In August 1959, Soviet leader Nikita Khrushchev sat in the cabin of U. S. vice president Richard Nixon’s Boeing 707 and prepared to taste his first bourbon. As the plane rested on the tarmac of Moscow’s Vnukovo Airport, jazz drifted from the cabin’s high-fidelity sound system and Khrushchev was given the whiskey as a peace offering following a vicious argument he’d had with Nixon a week earlier. Khrushchev sniffed the glass and would soon give his opinion.

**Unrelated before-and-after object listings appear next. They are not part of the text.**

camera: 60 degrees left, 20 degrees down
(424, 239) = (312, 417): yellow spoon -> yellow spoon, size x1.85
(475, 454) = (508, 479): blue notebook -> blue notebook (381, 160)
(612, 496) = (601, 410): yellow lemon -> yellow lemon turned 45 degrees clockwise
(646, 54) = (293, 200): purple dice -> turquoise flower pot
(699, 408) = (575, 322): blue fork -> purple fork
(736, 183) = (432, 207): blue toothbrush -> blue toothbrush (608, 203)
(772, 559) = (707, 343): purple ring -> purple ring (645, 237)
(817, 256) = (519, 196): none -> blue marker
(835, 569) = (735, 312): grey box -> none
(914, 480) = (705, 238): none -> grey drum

The argument between Khrushchev and Nixon had erupted during a cultural exchange intended to promote peace between the United States and the Soviet Union at the height of the Cold War. The two superpowers built exhibitions in each other’s countries, and Nixon had flown out to give Khrushchev a tour of the American display, which resembled a modern-day IKEA: a walkway snaking through models of perfect American living rooms and kitchens, each fully loaded with high-tech gadgetry. As Nixon showed Khrushchev a color television, the Soviet premier launched into a tirade about U. S. policies, and the two men began arguing. The debate continued as the two men drifted into a model of an American kitchen, where the leaders stood like a married couple on the verge of divorce fighting during breakfast, stabbing their fingers at each other and shouting. Khrushchev kept interrupting, and Nixon yelled that the Soviet premier should “not be afraid of ideas. After all, you don’t know everything,” according to the press corps accompanying the diplomatic mission.

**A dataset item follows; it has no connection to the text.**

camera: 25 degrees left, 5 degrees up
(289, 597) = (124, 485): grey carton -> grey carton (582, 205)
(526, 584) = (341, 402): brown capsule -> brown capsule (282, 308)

A week later, as Nixon was about to depart for America and the men’s tempers had cooled, Khrushchev visited Nixon on his airplane for a tour. Khrushchev started picking through the plane’s wet bar, sniffing at an American-made vodka and asking who had made it. Not even bothering to wait for an answer, he picked up a second bottle. “What’s this?” he asked, and was told it was bourbon whiskey. Later, after Khrushchev sat down, he was offered a drink.

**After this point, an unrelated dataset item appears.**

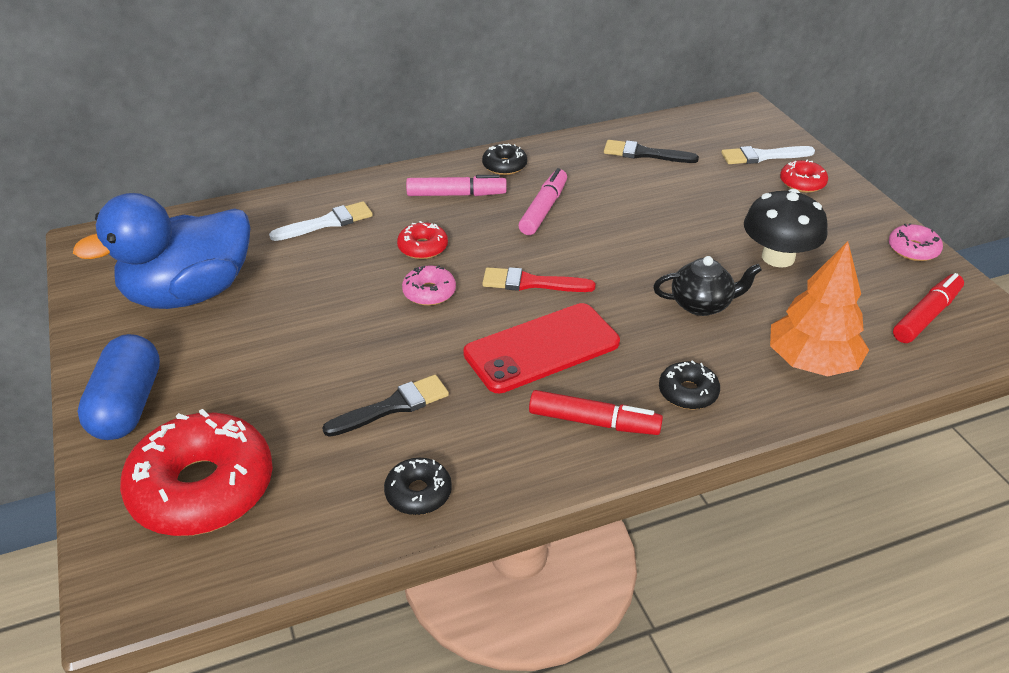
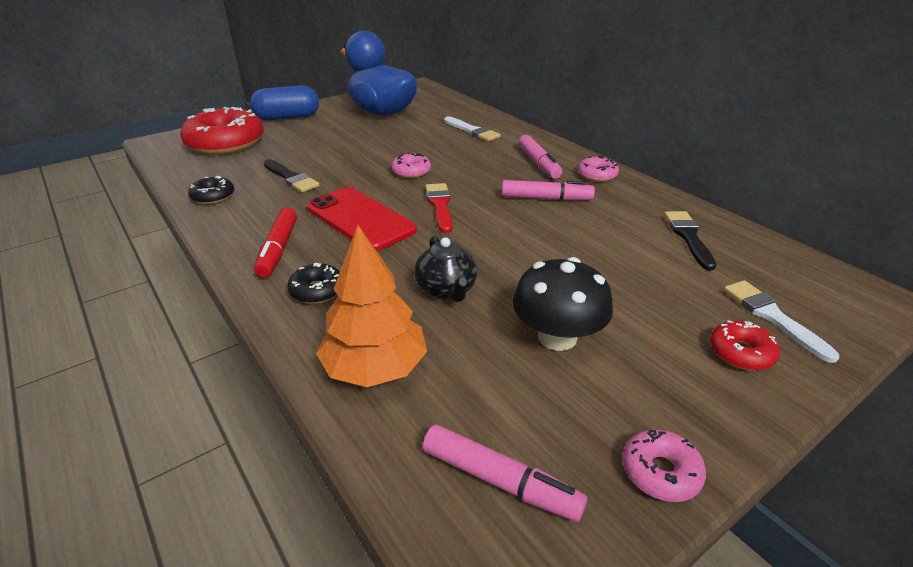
camera: 75 degrees right, 5 degrees down
(423, 247) = (462, 162): red donut -> none
(504, 166) = (597, 175): black donut -> pink donut
(926, 316) = (500, 481): red marker -> pink marker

“You propose vodka or whiskey?” he asked before answering his own question: “We are on your territory. We will take whiskey.”
Khrushchev was served a highball: bourbon poured over ice and mixed with seltzer. He took a sip and proposed a toast to the United States and his guests. “This is very good whiskey,” he told the group through his interpreter, “but you Americans spoil it. You put in more ice than whiskey.”
Khrushchev had no idea how prescient his words would be in the decade that would follow. Bourbon sales in the United States were relatively strong up until the middle of the 1960s, then began to plummet as consumer tastes changed. Full-bodied straight bourbons were hit particularly hard, and panicked distillers began scrambling to lighten their recipes and to lobby Congress for changes in the official production standards. Just a few years earlier, bourbon had thrived, but now it was folding like a bad musical as sales hurtled toward a historic low point. Of the many causes, the main one came straight from Khrushchev’s homeland: vodka.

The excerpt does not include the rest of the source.